Restate word for word the lines of the records below, starting at the line that contains "X777000Y202600D03*" and ending at the line that contains "X777000Y507400D03*", with both of those lines included and nothing else.

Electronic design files
⁂

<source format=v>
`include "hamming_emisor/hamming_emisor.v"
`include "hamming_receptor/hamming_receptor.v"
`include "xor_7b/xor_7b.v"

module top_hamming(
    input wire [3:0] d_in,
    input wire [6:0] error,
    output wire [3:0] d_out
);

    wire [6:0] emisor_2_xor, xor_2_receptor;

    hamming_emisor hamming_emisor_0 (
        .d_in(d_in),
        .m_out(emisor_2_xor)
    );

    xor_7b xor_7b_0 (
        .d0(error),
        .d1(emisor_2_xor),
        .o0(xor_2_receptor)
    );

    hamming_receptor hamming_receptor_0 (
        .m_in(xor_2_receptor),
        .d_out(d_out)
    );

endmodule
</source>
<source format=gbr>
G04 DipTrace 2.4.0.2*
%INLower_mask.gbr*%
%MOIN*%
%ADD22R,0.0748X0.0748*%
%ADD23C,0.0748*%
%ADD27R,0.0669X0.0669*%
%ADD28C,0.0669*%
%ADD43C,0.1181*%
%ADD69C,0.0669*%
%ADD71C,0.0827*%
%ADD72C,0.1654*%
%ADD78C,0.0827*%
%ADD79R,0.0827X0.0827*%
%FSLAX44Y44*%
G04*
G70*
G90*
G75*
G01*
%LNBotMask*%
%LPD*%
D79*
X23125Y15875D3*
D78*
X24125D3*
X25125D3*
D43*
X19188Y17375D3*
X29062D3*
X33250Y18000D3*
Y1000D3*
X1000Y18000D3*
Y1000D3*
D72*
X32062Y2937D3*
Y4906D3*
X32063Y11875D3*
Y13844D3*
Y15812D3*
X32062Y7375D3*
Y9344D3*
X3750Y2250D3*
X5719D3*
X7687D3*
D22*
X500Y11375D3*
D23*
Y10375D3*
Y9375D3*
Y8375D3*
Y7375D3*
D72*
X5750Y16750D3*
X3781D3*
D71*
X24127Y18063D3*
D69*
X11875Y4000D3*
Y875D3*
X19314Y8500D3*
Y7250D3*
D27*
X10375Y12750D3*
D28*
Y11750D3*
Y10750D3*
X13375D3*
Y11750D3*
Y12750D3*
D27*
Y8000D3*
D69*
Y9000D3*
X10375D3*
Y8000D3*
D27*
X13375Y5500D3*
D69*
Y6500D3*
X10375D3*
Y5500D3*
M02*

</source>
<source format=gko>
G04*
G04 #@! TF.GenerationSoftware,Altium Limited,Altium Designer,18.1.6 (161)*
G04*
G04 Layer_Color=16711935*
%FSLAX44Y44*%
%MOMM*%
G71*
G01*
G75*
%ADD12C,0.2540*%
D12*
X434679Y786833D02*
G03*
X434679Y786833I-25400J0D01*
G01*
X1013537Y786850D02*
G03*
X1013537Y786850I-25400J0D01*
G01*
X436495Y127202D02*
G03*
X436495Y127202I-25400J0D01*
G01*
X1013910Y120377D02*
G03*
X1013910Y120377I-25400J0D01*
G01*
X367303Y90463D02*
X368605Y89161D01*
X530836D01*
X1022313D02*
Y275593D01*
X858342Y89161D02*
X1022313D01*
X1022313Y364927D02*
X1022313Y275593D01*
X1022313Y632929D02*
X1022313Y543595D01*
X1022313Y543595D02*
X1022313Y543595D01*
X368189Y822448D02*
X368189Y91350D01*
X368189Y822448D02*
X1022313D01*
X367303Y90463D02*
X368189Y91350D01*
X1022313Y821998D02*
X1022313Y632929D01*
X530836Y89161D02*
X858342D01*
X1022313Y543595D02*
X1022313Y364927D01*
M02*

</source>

⁂

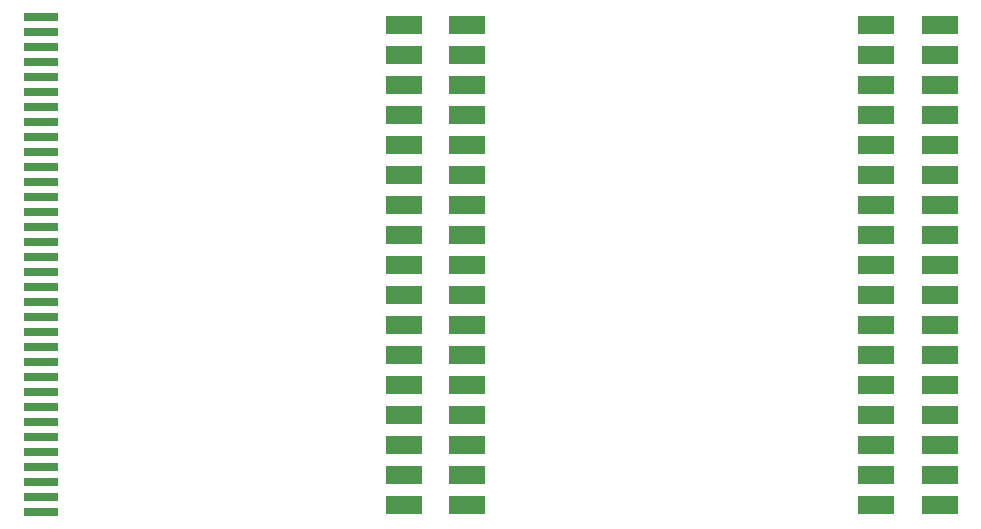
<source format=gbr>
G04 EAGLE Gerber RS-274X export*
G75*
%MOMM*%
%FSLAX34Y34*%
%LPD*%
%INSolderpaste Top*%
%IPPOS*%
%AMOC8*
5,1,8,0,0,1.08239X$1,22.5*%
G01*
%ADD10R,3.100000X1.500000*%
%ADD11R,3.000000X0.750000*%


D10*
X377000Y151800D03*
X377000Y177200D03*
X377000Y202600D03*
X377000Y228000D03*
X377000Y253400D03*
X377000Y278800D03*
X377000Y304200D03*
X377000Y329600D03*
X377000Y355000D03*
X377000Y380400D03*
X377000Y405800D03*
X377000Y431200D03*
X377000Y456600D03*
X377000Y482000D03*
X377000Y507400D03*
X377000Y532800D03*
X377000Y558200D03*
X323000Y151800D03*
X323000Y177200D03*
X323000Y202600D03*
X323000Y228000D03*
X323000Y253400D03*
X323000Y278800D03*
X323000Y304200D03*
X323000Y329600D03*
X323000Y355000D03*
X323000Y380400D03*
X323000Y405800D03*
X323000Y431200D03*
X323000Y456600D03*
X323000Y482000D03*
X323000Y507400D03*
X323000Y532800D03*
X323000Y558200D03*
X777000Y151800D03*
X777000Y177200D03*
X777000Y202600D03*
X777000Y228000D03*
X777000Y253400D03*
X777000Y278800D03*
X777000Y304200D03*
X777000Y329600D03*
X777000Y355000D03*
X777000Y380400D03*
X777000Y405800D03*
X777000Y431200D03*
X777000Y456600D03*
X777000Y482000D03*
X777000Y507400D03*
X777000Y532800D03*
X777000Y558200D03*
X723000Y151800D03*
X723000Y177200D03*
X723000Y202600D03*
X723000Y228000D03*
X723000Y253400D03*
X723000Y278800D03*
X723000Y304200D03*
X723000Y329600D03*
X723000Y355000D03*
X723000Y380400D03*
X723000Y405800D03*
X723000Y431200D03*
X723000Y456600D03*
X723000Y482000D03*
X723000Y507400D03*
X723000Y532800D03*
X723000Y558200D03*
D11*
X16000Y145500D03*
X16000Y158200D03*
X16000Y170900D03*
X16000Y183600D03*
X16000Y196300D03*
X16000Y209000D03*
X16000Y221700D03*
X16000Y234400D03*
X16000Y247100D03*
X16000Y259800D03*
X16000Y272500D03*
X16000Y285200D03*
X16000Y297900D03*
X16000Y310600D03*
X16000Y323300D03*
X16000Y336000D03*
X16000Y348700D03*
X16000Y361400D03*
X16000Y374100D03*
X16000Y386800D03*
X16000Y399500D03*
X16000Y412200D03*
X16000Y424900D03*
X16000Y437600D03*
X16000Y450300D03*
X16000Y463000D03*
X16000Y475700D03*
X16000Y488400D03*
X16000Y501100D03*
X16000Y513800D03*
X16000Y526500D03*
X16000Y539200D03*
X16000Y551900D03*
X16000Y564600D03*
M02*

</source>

⁂

[Answer to the exercise]
X777000Y202600D03*
X777000Y228000D03*
X777000Y253400D03*
X777000Y278800D03*
X777000Y304200D03*
X777000Y329600D03*
X777000Y355000D03*
X777000Y380400D03*
X777000Y405800D03*
X777000Y431200D03*
X777000Y456600D03*
X777000Y482000D03*
X777000Y507400D03*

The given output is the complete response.